# Goal a
Rewrite the paragraph that begins "I think bareback is fine" from the forum thread on bareback riding in fewer words, keeping its main facts.

# Extract
** begin **

I agree that it all depends on the horse that you are riding and the situation....I wouldnt want to go out on a green or inexperienced horse bareback! lol Lesson learned after one time or another. But, on my paint quarter horse, I cant ride her in a saddle. I have ridden her too much bareback and I am not used to riding her in a saddle. It teaches you good balence and cordination. Plus, it gets you more "in tune" to what the horse is doing under you, and may get you a better feel for when a horse has gone lame, thrown a shoe, ect. That is how I found my one qh mare was really stiff in her back leg and has a weaker stifle. Additionally, it strengthens your leg muscles and thighs and makes you learn to sit tight. Once you can sit a horse bareback through anything, you can definitly sit one in a saddle, fo sho.


----------



## PoptartShop (Jul 25, 2010)

Yeah, my old horse...he wasn't so good bareback...not as smooth. Saddle for sure with him!  But Lexi? Pshh...bareback all the way. LOL, sometimes anyway.


----------



## WildFeathers (Sep 2, 2007)

I think bareback is fine. It makes you a better and more balanced rider. I take customers on trail rides all week long for our farm, in addition to riding for fun and it it very rare that I use a saddle. I'll go 8 months straight riding almost every day without sitting in one, and I also teach my riding students to go without one. I think it builds confidence and trust.


----------



## Jubilee Rose (May 28, 2008)

I would definitely suggest using a saddle for trail riding. It's a lot safer. I wouldn't suggest riding on a trail alone either. You never know what could happen out in those woods!

Have fun!

*Bareback is great and improves riding. But in my opinion, thats something to do "back at the ranch." Lol.


----------



## barefoothooves (Sep 6, 2007)

Personally, I'd prefer a saddle, just because its' easier on/off for me, and I can srap on other stuff, like water bottles and a first aid kit. 

You might feel better bareback, but I do think on a trail that a saddle would be the safer way to go.


----------



## Curly_Horse_CMT (Jun 8, 2008)

** end **

# Goal b
Retype the listing without any change, everything from its first line down to the line containing "v(85.72, 42.88) *", with both of those lines included.

# Extracted material
** begin **

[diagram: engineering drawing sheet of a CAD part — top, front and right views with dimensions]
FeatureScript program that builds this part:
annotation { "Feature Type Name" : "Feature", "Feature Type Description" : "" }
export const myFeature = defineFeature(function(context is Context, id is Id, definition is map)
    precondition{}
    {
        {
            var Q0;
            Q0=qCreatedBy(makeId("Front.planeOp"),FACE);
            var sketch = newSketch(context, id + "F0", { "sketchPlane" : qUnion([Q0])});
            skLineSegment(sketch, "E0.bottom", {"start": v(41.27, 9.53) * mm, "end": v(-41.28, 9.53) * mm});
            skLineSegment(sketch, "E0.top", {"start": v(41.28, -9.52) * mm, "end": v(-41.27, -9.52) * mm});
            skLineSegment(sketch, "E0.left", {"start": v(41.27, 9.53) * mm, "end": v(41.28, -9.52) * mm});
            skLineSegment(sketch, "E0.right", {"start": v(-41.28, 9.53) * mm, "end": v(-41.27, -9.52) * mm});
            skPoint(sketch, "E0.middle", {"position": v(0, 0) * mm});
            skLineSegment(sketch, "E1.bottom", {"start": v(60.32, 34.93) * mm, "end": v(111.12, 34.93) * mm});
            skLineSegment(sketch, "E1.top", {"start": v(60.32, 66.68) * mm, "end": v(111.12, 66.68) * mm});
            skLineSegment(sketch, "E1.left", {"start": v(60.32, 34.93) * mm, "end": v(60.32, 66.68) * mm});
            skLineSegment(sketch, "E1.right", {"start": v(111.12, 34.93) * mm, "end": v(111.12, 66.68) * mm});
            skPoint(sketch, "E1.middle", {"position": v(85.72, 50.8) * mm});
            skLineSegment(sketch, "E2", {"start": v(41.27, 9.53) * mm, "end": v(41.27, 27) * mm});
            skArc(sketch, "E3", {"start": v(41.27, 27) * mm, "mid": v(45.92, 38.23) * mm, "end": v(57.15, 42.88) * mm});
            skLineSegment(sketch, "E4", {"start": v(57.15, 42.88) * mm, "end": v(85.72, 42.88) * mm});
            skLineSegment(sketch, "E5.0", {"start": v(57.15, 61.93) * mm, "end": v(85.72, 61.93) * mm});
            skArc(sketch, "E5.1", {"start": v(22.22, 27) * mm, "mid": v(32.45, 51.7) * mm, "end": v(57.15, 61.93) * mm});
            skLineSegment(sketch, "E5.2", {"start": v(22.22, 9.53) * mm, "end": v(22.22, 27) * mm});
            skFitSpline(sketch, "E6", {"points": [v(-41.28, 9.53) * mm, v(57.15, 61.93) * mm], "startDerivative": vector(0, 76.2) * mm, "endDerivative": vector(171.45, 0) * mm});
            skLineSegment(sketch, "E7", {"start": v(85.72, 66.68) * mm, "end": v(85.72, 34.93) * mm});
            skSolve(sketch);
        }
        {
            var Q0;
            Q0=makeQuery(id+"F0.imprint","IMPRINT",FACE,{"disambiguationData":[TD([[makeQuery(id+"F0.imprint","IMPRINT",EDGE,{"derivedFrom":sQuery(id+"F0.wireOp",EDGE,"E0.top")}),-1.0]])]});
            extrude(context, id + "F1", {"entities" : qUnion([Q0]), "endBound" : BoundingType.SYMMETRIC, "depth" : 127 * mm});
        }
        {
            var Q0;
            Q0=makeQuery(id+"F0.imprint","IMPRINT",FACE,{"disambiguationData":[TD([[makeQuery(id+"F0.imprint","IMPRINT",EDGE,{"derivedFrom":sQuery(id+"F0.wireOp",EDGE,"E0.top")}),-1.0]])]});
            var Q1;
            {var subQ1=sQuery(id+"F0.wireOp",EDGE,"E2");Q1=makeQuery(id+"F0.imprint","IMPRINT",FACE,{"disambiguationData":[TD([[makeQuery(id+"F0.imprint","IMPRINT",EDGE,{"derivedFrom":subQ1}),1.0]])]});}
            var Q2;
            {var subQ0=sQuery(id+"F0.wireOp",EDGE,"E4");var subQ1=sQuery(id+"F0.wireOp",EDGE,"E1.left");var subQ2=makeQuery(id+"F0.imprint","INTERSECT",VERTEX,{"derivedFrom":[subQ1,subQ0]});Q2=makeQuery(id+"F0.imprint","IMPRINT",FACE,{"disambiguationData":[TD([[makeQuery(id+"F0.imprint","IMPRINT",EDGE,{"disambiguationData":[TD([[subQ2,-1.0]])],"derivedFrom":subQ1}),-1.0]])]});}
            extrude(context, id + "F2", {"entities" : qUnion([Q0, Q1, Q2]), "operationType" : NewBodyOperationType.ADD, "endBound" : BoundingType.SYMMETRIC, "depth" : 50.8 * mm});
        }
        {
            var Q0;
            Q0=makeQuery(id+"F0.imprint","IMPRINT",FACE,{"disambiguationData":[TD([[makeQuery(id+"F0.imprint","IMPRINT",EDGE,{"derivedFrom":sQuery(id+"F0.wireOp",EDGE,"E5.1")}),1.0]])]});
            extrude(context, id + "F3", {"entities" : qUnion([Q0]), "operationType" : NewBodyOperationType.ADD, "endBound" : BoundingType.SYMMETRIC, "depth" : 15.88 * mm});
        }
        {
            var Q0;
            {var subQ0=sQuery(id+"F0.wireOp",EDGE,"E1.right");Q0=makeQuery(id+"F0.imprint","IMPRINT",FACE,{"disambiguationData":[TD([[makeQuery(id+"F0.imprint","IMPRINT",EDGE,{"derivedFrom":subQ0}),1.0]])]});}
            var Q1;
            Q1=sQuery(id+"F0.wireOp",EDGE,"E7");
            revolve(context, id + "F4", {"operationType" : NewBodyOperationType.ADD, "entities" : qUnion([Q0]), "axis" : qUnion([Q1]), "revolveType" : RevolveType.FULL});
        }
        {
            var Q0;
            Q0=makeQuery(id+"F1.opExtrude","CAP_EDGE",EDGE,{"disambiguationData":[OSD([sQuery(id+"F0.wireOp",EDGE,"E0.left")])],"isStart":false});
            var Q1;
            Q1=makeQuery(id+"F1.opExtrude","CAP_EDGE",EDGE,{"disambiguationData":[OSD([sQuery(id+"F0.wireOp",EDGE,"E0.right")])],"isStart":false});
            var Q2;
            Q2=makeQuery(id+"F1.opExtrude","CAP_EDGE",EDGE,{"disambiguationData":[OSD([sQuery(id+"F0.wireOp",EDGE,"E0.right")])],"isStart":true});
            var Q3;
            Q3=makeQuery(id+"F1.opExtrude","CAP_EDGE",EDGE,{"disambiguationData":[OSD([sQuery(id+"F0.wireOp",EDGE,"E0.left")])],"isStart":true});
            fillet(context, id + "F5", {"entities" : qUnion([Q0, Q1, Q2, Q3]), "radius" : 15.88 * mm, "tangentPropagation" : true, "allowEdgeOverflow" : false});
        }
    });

** end **

# Expected output a
Bareback riding is fine and makes a rider better and more balanced. The writer takes customers on trail rides all week for the farm, also rides for fun, and rarely uses a saddle, sometimes going 8 months of almost daily riding without one. The writer also teaches riding students to go without a saddle, believing it builds confidence and trust.

# Expected output b
[diagram: engineering drawing sheet of a CAD part — top, front and right views with dimensions]
FeatureScript program that builds this part:
annotation { "Feature Type Name" : "Feature", "Feature Type Description" : "" }
export const myFeature = defineFeature(function(context is Context, id is Id, definition is map)
    precondition{}
    {
        {
            var Q0;
            Q0=qCreatedBy(makeId("Front.planeOp"),FACE);
            var sketch = newSketch(context, id + "F0", { "sketchPlane" : qUnion([Q0])});
            skLineSegment(sketch, "E0.bottom", {"start": v(41.27, 9.53) * mm, "end": v(-41.28, 9.53) * mm});
            skLineSegment(sketch, "E0.top", {"start": v(41.28, -9.52) * mm, "end": v(-41.27, -9.52) * mm});
            skLineSegment(sketch, "E0.left", {"start": v(41.27, 9.53) * mm, "end": v(41.28, -9.52) * mm});
            skLineSegment(sketch, "E0.right", {"start": v(-41.28, 9.53) * mm, "end": v(-41.27, -9.52) * mm});
            skPoint(sketch, "E0.middle", {"position": v(0, 0) * mm});
            skLineSegment(sketch, "E1.bottom", {"start": v(60.32, 34.93) * mm, "end": v(111.12, 34.93) * mm});
            skLineSegment(sketch, "E1.top", {"start": v(60.32, 66.68) * mm, "end": v(111.12, 66.68) * mm});
            skLineSegment(sketch, "E1.left", {"start": v(60.32, 34.93) * mm, "end": v(60.32, 66.68) * mm});
            skLineSegment(sketch, "E1.right", {"start": v(111.12, 34.93) * mm, "end": v(111.12, 66.68) * mm});
            skPoint(sketch, "E1.middle", {"position": v(85.72, 50.8) * mm});
            skLineSegment(sketch, "E2", {"start": v(41.27, 9.53) * mm, "end": v(41.27, 27) * mm});
            skArc(sketch, "E3", {"start": v(41.27, 27) * mm, "mid": v(45.92, 38.23) * mm, "end": v(57.15, 42.88) * mm});
            skLineSegment(sketch, "E4", {"start": v(57.15, 42.88) * mm, "end": v(85.72, 42.88) * mm});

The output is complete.